Gandjar Laksmana Bonaprapta mengatakan peristiwa tindak pidana yang sudah lama terjadi, maka besar kemungkinan akan terjadi bias keadilan.

Tribunnews/Rahmat W. Nugraha
SIDANG TOM LEMBONG - Pakar Hukum Pidana Universitas Indonesia, Gandjar Laksmana Bonaprapta menjadi saksi dalam sidang kasus dugaan korupsi importasi gula di Kementerian Perdagangan (Kemendag) pada tahun 2015–2016, dengan terdakwa mantan Menteri Perdagangan, Thomas Trikasih Lembong alias Tom Lembong, di Pengadilan Tipikor Jakarta Pusat, Kamis (26/6/2025).

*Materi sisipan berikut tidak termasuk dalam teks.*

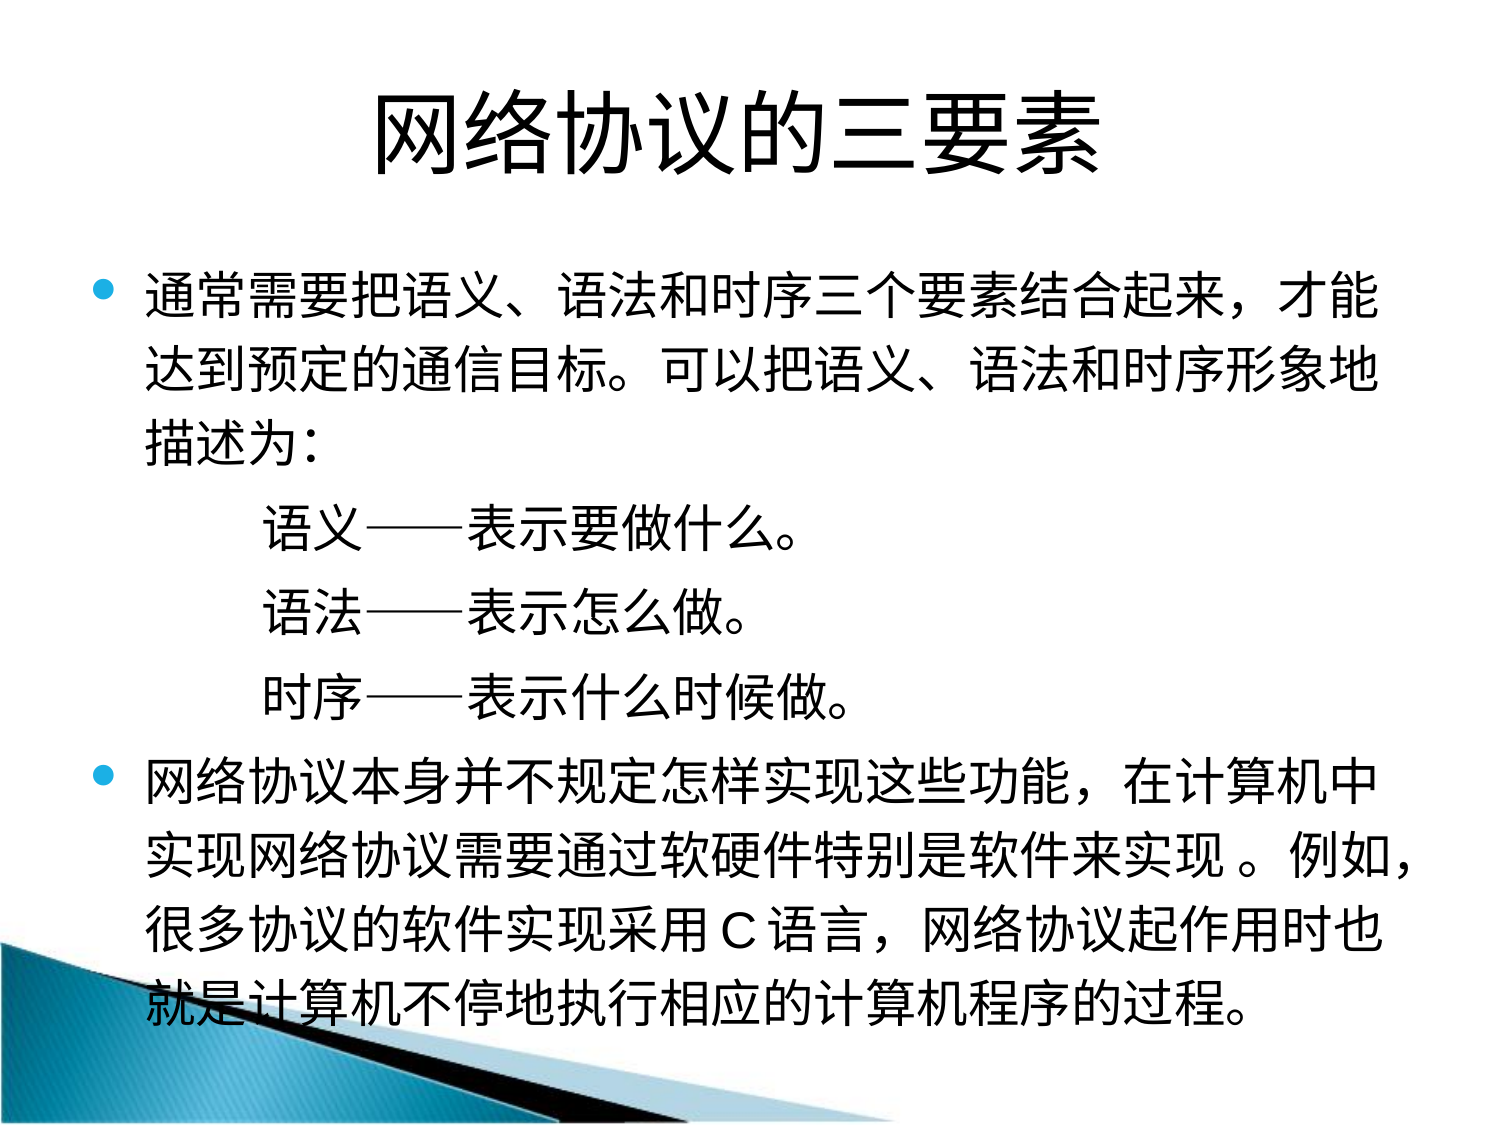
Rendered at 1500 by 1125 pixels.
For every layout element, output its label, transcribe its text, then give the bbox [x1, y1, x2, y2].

list 通常需要把语义、语法和时序三个要素结合起来，才能达到预定的通信目标。可以把语义、语法和时序形象地描述为： 语义——表示要做什么。 语法——表示怎么做。 时序——表示什么时候做。 网络协议本身并不规定怎样实现这些功能，在计算机中实现网络协议需要通过软硬件特别是软件来实现 。例如，很多协议的软件实现采用C语言，网络协议起作用时也就是计算机不停地执行相应的计算机程序的过程。 [74, 242, 1442, 1055]
title 网络协议的三要素 [62, 37, 1413, 226]
picture [0, 823, 914, 1125]
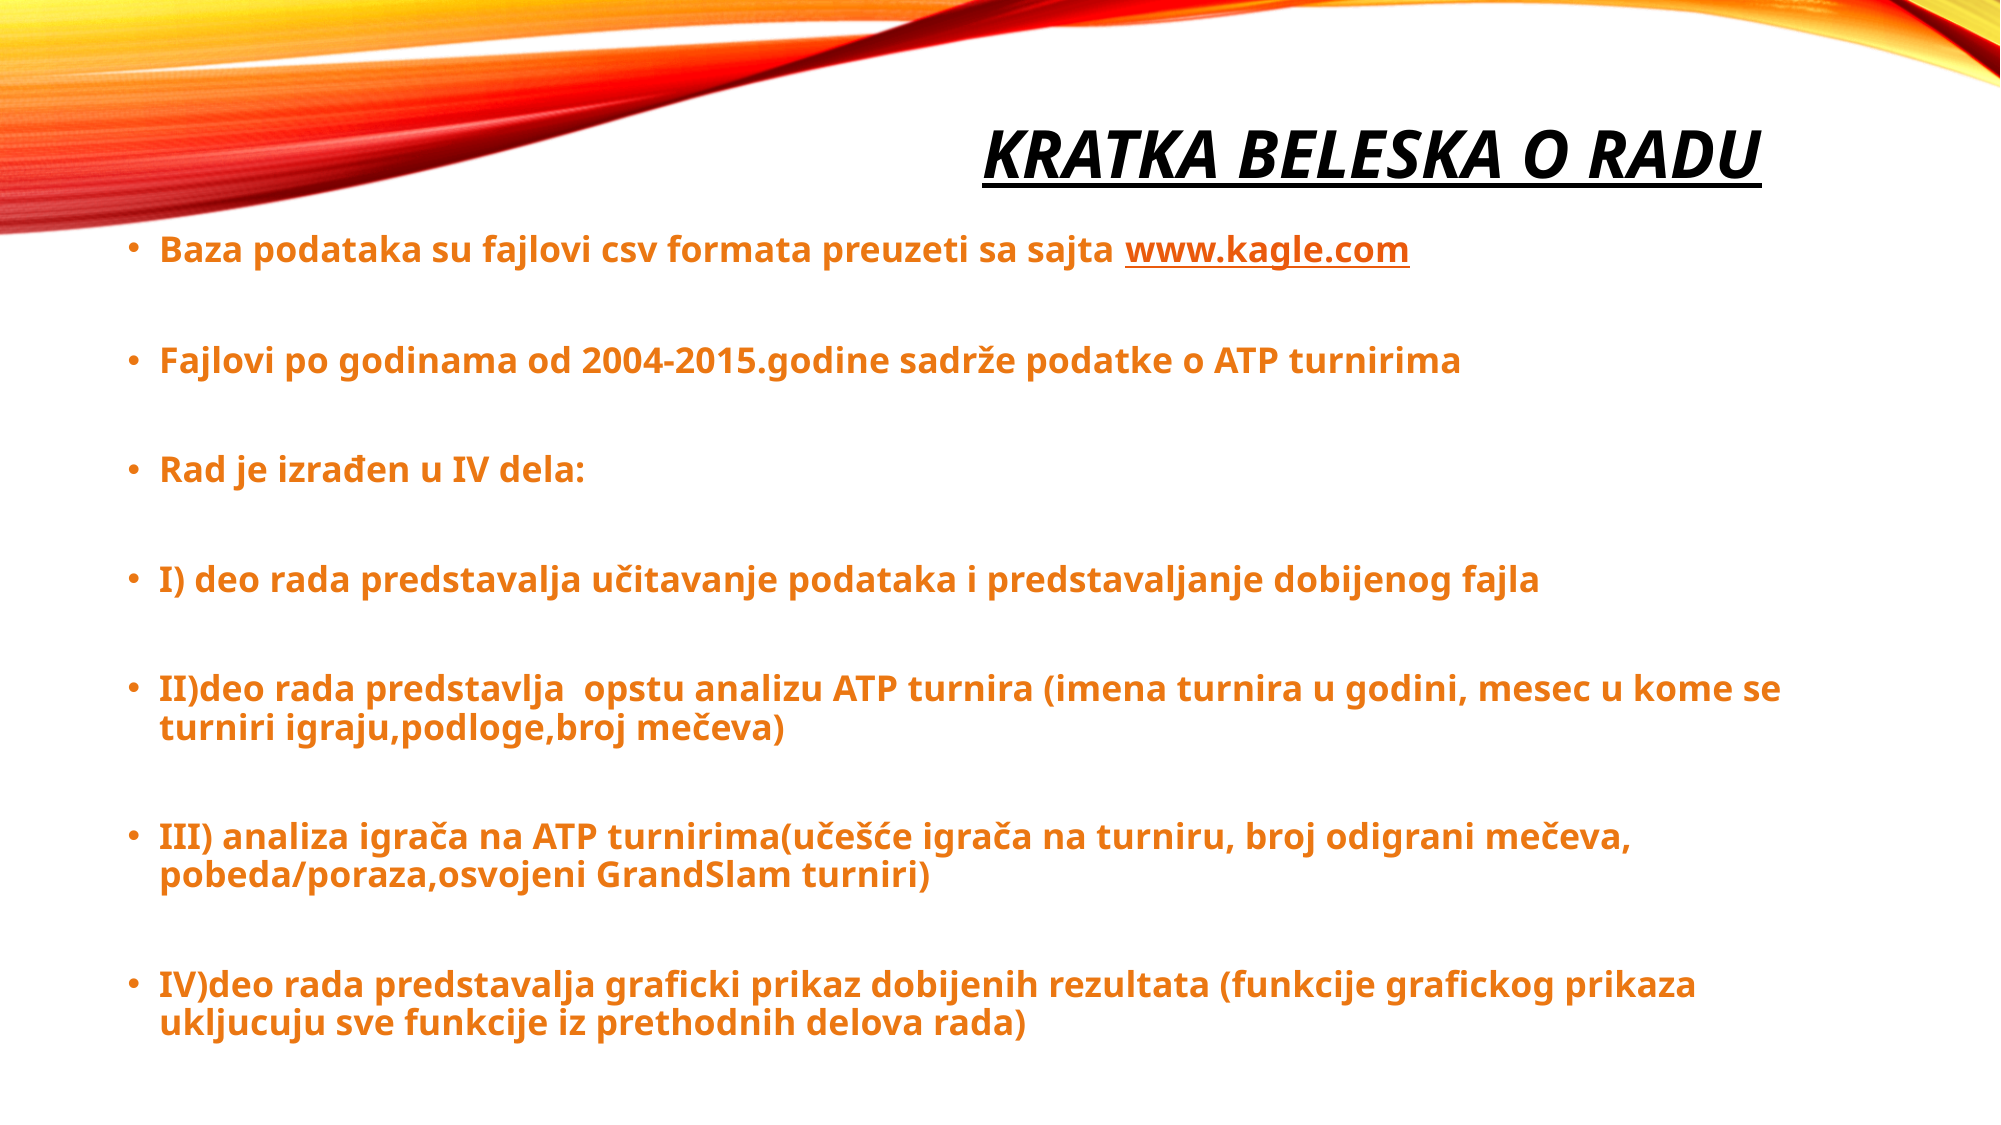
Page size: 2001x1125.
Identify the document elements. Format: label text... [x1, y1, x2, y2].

picture [0, 0, 2000, 237]
list Baza podataka su fajlovi csv formata preuzeti sa sajta www.kagle.com Fajlovi po godinama od 2004-2015.godine sadrže podatke o ATP turnirima Rad je izrađen u IV dela: I) deo rada predstavalja učitavanje podataka i predstavaljanje dobijenog fajla II)deo rada predstavlja opstu analizu ATP turnira (imena turnira u godini, mesec u kome se turniri igraju,podloge,broj mečeva) III) analiza igrača na ATP turnirima(učešće igrača na turniru, broj odigrani mečeva, pobeda/poraza,osvojeni GrandSlam turniri) IV)deo rada predstavalja graficki prikaz dobijenih rezultata (funkcije grafickog prikaza ukljucuju sve funkcije iz prethodnih delova rada) [112, 220, 1888, 1057]
title Kratka beleska o radu [836, 50, 1778, 220]
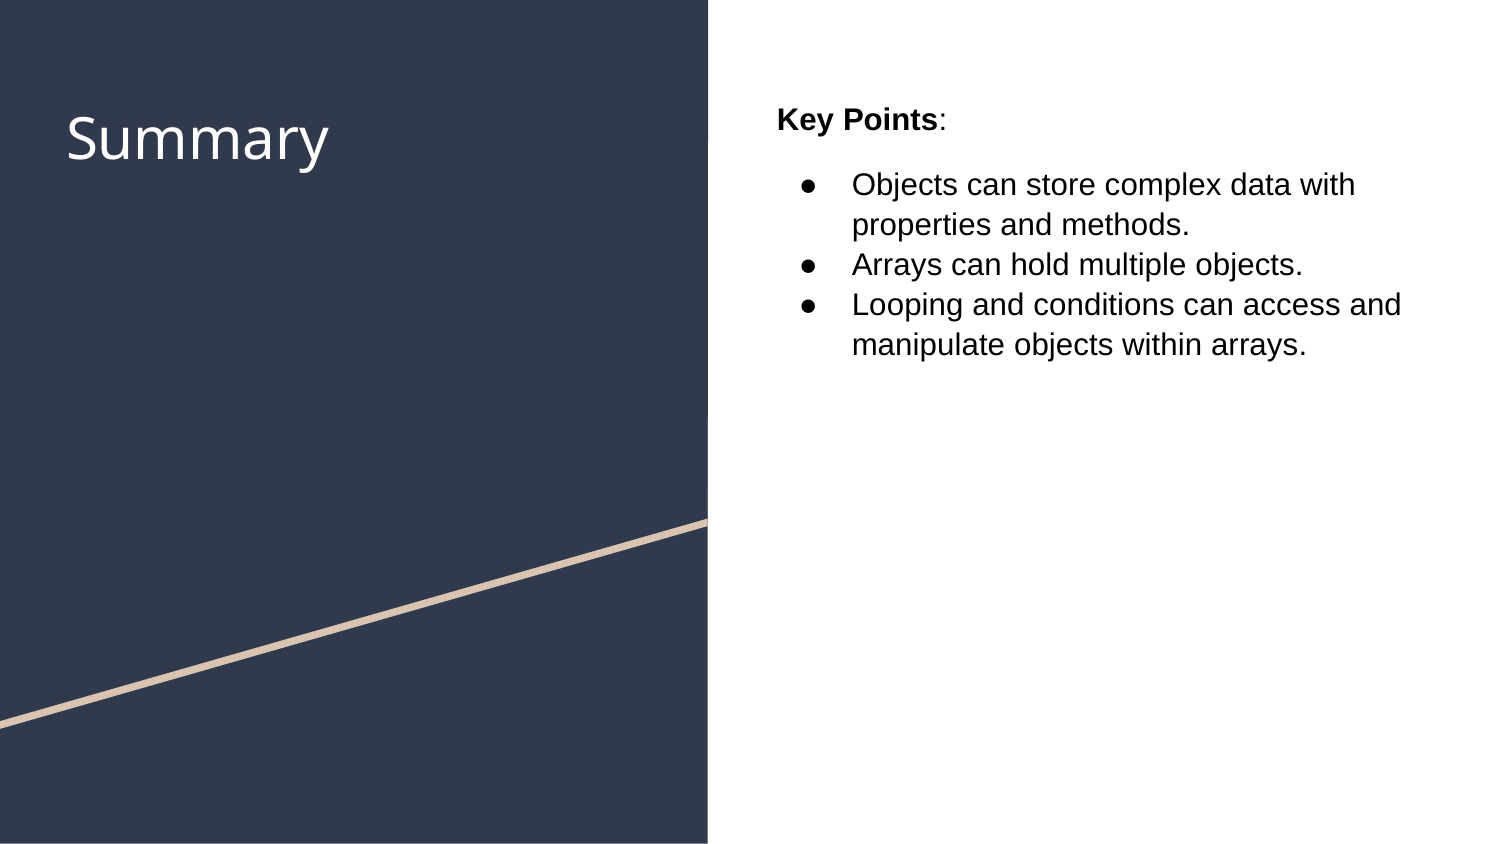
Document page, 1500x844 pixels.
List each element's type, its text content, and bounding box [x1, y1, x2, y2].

Gandjar mengatakan peristiwa tindak pidana yang sudah lama terjadi, besar kemungkinan bias keadilan. 

TRIBUNNEWS.COM, JAKARTA - Pakar Hukum Pidana Universitas Indonesia, Gandjar Laksmana Bonaprapta mengatakan peristiwa tindak pidana yang sudah lama terjadi, maka besar kemungkinan akan terjadi bias keadilan.

Hal itu disampaikan Gandjar saat dihadirkan sebagai saksi dalam sidang kasus dugaan korupsi importasi gula di Kementerian Perdagangan (Kemendag) pada tahun 2015–2016, dengan terdakwa mantan Menteri Perdagangan, Thomas Trikasih Lembong alias Tom Lembong, di Pengadilan Tipikor Jakarta Pusat, Kamis (26/6/2025).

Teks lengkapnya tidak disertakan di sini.